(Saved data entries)

◇ ◇ ◇ ◇

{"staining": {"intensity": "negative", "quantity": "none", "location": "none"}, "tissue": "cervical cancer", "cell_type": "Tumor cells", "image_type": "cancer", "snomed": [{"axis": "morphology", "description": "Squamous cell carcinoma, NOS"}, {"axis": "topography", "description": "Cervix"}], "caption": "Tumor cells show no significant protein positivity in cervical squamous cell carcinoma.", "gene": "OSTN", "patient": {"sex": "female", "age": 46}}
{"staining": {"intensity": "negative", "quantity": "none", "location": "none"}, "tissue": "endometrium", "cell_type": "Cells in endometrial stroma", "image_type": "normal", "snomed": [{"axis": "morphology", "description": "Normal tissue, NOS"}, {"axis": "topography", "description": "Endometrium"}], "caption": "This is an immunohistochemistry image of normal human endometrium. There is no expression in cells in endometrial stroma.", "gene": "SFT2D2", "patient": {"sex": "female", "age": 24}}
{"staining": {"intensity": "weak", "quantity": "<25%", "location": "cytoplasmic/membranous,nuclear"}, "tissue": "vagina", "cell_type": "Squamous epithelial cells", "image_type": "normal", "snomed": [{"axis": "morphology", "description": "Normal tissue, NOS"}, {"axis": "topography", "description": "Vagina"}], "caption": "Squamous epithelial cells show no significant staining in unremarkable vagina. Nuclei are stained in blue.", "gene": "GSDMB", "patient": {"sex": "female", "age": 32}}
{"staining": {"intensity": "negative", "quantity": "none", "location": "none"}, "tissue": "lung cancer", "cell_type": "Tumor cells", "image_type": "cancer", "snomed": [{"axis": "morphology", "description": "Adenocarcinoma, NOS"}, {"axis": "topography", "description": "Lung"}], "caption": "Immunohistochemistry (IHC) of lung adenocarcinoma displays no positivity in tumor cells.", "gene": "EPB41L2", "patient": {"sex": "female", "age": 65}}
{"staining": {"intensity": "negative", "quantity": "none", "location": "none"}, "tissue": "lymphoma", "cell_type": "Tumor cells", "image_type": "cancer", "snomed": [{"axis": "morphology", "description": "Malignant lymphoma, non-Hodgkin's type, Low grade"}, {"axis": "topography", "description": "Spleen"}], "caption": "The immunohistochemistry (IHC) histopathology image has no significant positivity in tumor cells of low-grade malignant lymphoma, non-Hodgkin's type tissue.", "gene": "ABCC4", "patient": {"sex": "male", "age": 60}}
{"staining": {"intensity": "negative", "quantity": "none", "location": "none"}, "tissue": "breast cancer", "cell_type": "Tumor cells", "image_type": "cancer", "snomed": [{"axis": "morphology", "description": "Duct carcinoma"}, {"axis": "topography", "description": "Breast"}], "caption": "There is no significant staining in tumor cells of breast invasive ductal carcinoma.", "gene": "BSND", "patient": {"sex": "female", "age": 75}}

◇ ◇ ◇ ◇

#### Activity:
Could you restate every record above word for word?

#### Exercise response:
{"staining": {"intensity": "negative", "quantity": "none", "location": "none"}, "tissue": "cervical cancer", "cell_type": "Tumor cells", "image_type": "cancer", "snomed": [{"axis": "morphology", "description": "Squamous cell carcinoma, NOS"}, {"axis": "topography", "description": "Cervix"}], "caption": "Tumor cells show no significant protein positivity in cervical squamous cell carcinoma.", "gene": "OSTN", "patient": {"sex": "female", "age": 46}}
{"staining": {"intensity": "negative", "quantity": "none", "location": "none"}, "tissue": "endometrium", "cell_type": "Cells in endometrial stroma", "image_type": "normal", "snomed": [{"axis": "morphology", "description": "Normal tissue, NOS"}, {"axis": "topography", "description": "Endometrium"}], "caption": "This is an immunohistochemistry image of normal human endometrium. There is no expression in cells in endometrial stroma.", "gene": "SFT2D2", "patient": {"sex": "female", "age": 24}}
{"staining": {"intensity": "weak", "quantity": "<25%", "location": "cytoplasmic/membranous,nuclear"}, "tissue": "vagina", "cell_type": "Squamous epithelial cells", "image_type": "normal", "snomed": [{"axis": "morphology", "description": "Normal tissue, NOS"}, {"axis": "topography", "description": "Vagina"}], "caption": "Squamous epithelial cells show no significant staining in unremarkable vagina. Nuclei are stained in blue.", "gene": "GSDMB", "patient": {"sex": "female", "age": 32}}
{"staining": {"intensity": "negative", "quantity": "none", "location": "none"}, "tissue": "lung cancer", "cell_type": "Tumor cells", "image_type": "cancer", "snomed": [{"axis": "morphology", "description": "Adenocarcinoma, NOS"}, {"axis": "topography", "description": "Lung"}], "caption": "Immunohistochemistry (IHC) of lung adenocarcinoma displays no positivity in tumor cells.", "gene": "EPB41L2", "patient": {"sex": "female", "age": 65}}
{"staining": {"intensity": "negative", "quantity": "none", "location": "none"}, "tissue": "lymphoma", "cell_type": "Tumor cells", "image_type": "cancer", "snomed": [{"axis": "morphology", "description": "Malignant lymphoma, non-Hodgkin's type, Low grade"}, {"axis": "topography", "description": "Spleen"}], "caption": "The immunohistochemistry (IHC) histopathology image has no significant positivity in tumor cells of low-grade malignant lymphoma, non-Hodgkin's type tissue.", "gene": "ABCC4", "patient": {"sex": "male", "age": 60}}
{"staining": {"intensity": "negative", "quantity": "none", "location": "none"}, "tissue": "breast cancer", "cell_type": "Tumor cells", "image_type": "cancer", "snomed": [{"axis": "morphology", "description": "Duct carcinoma"}, {"axis": "topography", "description": "Breast"}], "caption": "There is no significant staining in tumor cells of breast invasive ductal carcinoma.", "gene": "BSND", "patient": {"sex": "female", "age": 75}}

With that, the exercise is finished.